## MATERIAL PROPORCIONADO
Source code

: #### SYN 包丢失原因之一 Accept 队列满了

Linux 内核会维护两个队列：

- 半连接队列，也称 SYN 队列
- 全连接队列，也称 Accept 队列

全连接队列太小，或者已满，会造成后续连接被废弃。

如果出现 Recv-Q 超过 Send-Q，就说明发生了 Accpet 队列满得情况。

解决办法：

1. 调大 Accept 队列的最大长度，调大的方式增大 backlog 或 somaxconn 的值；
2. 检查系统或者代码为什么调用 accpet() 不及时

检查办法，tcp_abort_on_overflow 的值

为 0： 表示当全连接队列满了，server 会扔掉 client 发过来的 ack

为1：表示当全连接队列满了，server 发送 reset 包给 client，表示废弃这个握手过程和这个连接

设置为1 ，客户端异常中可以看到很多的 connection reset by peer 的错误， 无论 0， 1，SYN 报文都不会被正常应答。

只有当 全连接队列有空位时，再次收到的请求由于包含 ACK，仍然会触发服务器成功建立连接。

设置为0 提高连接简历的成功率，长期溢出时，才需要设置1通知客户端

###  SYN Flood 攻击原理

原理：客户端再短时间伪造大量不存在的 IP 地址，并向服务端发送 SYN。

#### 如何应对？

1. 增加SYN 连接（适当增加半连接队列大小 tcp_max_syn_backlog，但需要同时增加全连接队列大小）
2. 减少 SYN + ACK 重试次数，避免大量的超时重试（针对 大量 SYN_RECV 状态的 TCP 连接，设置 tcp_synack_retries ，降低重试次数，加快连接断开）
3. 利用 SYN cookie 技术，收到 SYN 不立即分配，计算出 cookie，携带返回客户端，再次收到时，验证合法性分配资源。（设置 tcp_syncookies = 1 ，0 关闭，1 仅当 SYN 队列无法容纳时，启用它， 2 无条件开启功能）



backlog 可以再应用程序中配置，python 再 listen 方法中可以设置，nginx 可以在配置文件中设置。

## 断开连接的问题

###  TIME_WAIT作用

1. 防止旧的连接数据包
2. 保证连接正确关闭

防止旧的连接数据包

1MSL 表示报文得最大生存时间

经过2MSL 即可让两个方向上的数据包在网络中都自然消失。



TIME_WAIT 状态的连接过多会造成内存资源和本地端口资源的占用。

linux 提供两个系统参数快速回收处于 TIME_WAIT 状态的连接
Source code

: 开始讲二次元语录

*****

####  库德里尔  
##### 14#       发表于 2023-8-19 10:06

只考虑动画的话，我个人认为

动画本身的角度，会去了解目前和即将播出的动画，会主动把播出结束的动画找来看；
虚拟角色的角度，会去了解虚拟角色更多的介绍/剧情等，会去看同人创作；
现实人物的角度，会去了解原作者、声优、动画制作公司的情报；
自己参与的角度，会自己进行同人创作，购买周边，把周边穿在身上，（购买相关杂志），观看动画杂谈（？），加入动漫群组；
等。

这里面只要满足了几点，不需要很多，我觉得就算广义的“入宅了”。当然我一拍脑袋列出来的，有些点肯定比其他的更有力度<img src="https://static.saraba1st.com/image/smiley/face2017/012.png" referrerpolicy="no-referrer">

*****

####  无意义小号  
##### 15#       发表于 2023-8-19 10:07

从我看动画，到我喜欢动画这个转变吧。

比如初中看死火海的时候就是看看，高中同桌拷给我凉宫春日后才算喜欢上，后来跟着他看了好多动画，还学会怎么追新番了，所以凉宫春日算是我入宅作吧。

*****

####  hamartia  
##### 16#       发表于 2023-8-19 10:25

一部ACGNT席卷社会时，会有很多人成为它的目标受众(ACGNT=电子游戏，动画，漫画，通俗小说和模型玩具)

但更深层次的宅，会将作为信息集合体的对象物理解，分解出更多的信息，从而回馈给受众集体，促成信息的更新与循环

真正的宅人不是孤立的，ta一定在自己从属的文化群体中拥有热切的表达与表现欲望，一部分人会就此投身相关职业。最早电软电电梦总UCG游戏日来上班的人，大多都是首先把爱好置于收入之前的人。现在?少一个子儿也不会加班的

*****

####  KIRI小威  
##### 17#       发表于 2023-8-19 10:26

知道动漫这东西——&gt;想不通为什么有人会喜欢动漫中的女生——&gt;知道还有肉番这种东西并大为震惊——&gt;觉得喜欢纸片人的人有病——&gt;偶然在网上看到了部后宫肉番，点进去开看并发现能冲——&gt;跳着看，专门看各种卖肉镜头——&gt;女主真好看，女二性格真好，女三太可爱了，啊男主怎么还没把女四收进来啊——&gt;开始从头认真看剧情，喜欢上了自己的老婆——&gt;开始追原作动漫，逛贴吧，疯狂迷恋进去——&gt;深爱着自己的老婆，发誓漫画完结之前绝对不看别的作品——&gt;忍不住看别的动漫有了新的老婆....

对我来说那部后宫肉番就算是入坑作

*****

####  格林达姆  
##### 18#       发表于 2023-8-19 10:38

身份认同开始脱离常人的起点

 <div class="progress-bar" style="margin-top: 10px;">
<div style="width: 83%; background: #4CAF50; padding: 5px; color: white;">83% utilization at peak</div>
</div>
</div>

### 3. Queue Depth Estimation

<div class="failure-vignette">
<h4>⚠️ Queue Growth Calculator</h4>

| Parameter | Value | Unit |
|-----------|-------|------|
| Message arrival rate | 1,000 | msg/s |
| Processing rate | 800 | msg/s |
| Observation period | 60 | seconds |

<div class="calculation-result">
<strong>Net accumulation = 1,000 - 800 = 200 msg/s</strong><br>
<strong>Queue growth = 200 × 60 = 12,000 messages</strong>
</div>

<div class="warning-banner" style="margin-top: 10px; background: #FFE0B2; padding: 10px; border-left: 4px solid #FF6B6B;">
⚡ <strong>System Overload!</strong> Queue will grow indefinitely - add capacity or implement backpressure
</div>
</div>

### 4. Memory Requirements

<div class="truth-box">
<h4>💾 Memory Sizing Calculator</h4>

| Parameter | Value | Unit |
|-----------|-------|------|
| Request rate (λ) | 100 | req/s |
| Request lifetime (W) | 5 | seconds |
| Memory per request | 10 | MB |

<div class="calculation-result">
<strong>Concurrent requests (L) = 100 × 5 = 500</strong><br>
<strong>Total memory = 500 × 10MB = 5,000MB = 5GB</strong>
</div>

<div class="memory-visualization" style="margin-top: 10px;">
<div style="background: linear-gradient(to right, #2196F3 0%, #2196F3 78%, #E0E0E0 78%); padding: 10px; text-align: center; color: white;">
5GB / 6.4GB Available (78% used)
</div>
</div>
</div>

## TAREA
Copia, por favor, de forma literal las líneas de los registros comprendidas entre la que contiene "backlog 可以再应用程序中配置，python 再" y la que contiene "只考虑动画的话，我个人认为", ambas incluidas.

## RESULTADO
backlog 可以再应用程序中配置，python 再 listen 方法中可以设置，nginx 可以在配置文件中设置。

## 断开连接的问题

###  TIME_WAIT作用

1. 防止旧的连接数据包
2. 保证连接正确关闭

防止旧的连接数据包

1MSL 表示报文得最大生存时间

经过2MSL 即可让两个方向上的数据包在网络中都自然消失。



TIME_WAIT 状态的连接过多会造成内存资源和本地端口资源的占用。

linux 提供两个系统参数快速回收处于 TIME_WAIT 状态的连接
Source code

: 开始讲二次元语录

*****

####  库德里尔  
##### 14#       发表于 2023-8-19 10:06

只考虑动画的话，我个人认为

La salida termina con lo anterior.